Task goal: Scan the data for "pour" and copy each matching line.

[Transcribed page contents]
━━━━━━━━━━━━━━━━
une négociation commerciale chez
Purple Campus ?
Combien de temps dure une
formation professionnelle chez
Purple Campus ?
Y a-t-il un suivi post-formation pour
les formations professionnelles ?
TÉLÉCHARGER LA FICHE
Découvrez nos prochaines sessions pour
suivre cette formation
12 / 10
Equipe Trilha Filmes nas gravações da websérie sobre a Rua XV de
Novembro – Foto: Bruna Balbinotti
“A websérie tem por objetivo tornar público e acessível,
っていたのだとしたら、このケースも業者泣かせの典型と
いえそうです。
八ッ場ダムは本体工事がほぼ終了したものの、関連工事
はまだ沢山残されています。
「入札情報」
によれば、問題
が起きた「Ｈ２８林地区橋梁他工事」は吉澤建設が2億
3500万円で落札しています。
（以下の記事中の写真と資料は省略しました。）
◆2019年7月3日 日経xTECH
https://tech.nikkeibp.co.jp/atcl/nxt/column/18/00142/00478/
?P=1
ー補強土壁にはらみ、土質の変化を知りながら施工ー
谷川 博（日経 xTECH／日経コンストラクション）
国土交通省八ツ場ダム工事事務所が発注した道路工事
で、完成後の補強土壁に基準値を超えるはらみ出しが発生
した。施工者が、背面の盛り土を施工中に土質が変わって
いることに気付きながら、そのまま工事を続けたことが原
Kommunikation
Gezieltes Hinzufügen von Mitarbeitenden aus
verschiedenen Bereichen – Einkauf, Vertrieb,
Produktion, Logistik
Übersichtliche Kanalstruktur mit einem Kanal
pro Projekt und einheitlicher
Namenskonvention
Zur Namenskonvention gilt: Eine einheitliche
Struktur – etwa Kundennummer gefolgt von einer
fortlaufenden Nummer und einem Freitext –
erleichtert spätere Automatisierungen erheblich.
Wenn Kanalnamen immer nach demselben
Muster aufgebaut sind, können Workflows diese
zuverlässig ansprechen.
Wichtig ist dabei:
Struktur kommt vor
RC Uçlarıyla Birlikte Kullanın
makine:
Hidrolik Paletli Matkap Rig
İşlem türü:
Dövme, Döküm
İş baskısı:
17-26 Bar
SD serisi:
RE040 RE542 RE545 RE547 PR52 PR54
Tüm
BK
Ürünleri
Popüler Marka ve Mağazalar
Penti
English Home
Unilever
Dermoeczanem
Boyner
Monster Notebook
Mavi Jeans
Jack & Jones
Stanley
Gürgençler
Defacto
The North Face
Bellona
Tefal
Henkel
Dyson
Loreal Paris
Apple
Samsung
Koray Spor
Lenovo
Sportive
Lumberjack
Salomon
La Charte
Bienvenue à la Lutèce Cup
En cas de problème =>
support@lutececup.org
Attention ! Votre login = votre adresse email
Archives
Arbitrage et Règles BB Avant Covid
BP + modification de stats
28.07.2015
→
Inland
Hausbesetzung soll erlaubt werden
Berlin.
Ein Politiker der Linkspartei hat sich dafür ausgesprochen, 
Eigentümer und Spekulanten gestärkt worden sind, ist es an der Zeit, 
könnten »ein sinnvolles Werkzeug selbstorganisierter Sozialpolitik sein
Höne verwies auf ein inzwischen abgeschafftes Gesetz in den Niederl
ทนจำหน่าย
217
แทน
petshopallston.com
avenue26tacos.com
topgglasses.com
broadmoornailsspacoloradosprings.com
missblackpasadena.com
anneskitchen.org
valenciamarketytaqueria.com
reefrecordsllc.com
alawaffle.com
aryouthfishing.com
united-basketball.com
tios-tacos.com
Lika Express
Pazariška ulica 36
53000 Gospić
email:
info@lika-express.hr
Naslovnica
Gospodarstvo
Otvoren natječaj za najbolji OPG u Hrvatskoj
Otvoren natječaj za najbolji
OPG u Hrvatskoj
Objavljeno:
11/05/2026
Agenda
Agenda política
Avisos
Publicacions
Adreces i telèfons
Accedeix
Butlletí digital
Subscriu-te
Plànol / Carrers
━━━━━━━━━━━━━━━━
Exercise solution:
Y a-t-il un suivi post-formation pour
Découvrez nos prochaines sessions pour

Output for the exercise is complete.